╭─ INPUT FOR THIS TASK

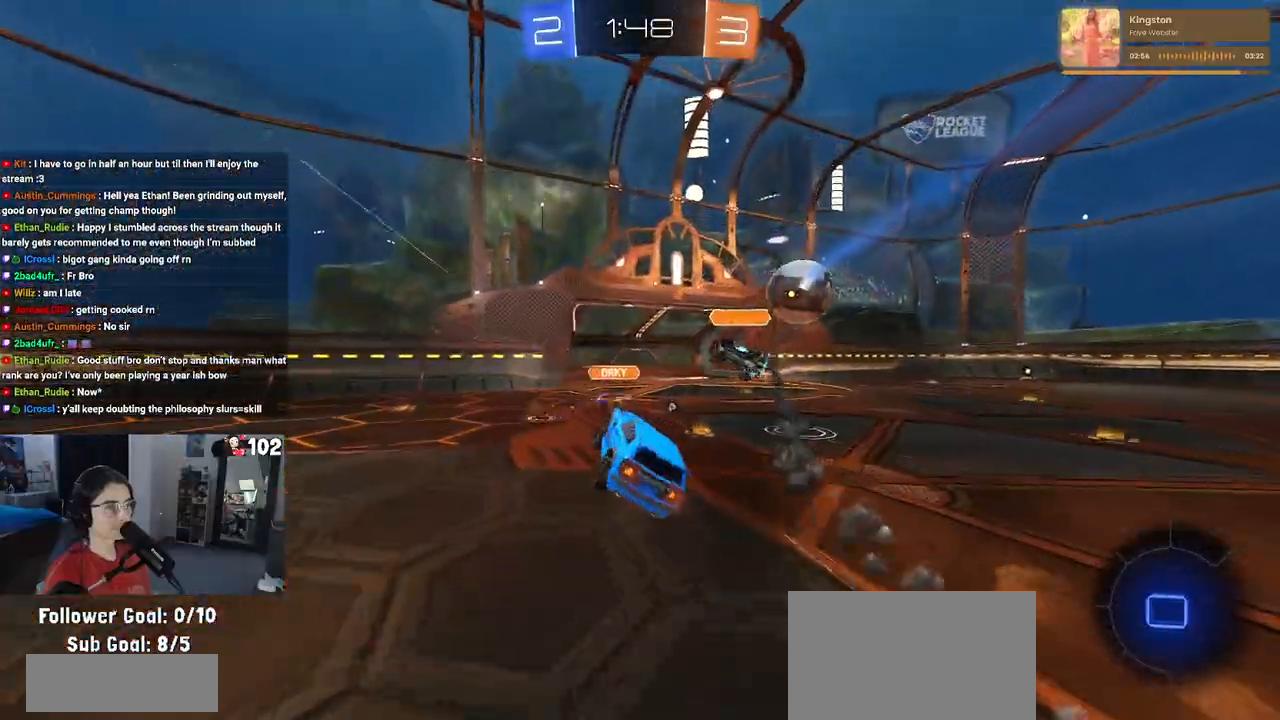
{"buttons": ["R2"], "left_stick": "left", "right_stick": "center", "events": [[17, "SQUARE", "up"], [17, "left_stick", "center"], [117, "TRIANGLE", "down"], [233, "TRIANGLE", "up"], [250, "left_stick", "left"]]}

╰─
╭─ INPUT FOR THIS TASK

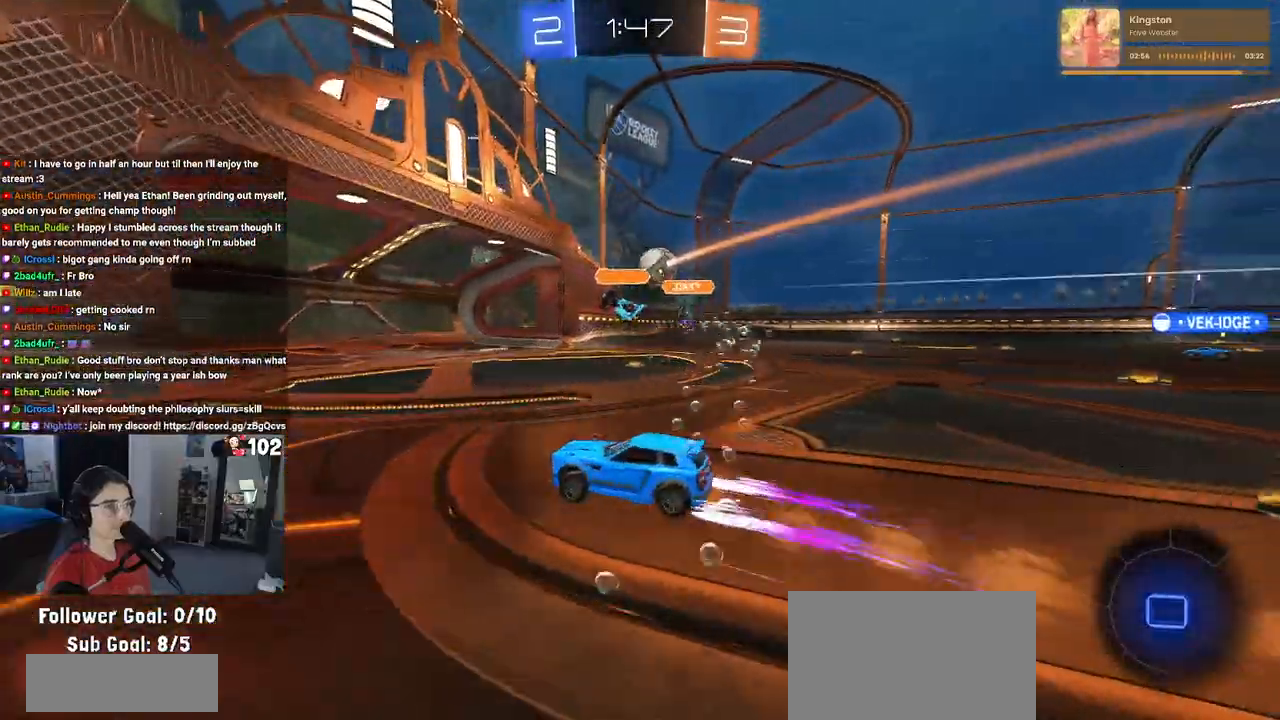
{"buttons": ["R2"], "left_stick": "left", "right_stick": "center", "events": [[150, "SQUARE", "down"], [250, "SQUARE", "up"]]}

╰─
╭─ INPUT FOR THIS TASK

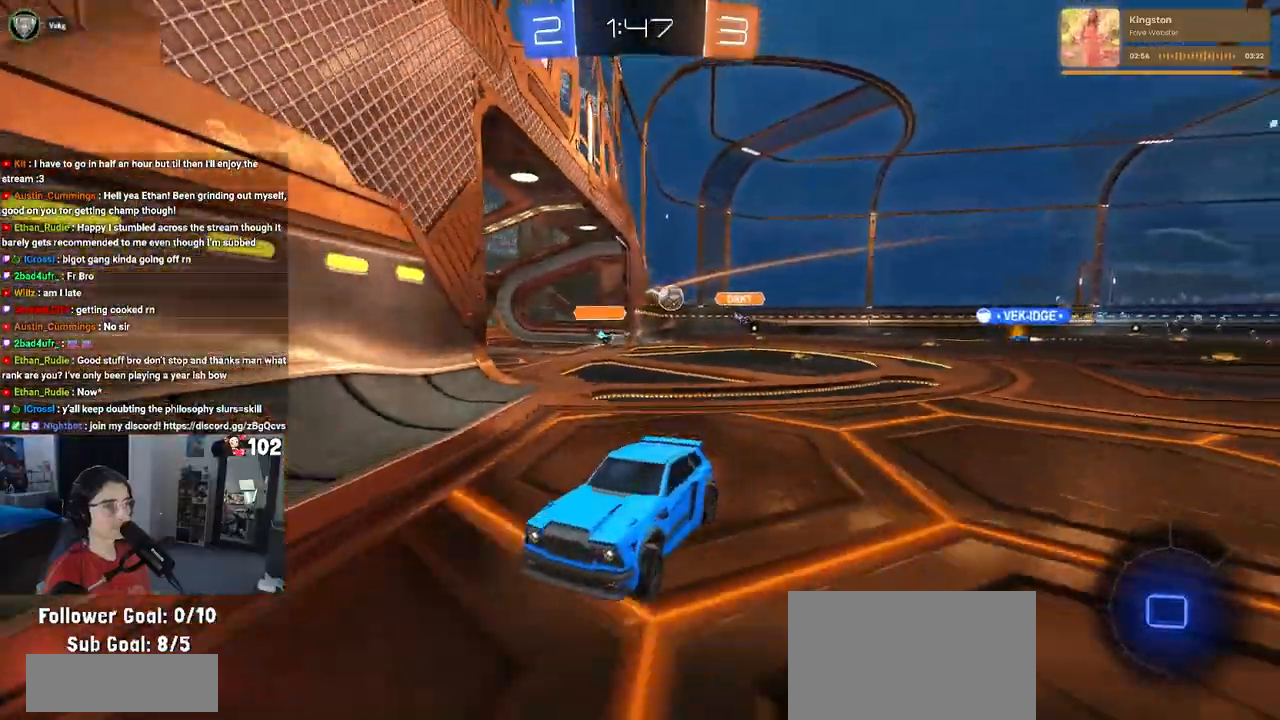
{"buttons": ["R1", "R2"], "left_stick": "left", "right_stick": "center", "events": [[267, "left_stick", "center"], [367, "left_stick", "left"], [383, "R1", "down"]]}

╰─

*ABOUT THIS EXERCISE*
Identify the lines of the entries containing the string "SQUARE". Copy each such line.

*RESPONSE TO THIS TASK*
{"buttons": ["R2"], "left_stick": "left", "right_stick": "center", "events": [[17, "SQUARE", "up"], [17, "left_stick", "center"], [117, "TRIANGLE", "down"], [233, "TRIANGLE", "up"], [250, "left_stick", "left"]]}
{"buttons": ["R2"], "left_stick": "left", "right_stick": "center", "events": [[150, "SQUARE", "down"], [250, "SQUARE", "up"]]}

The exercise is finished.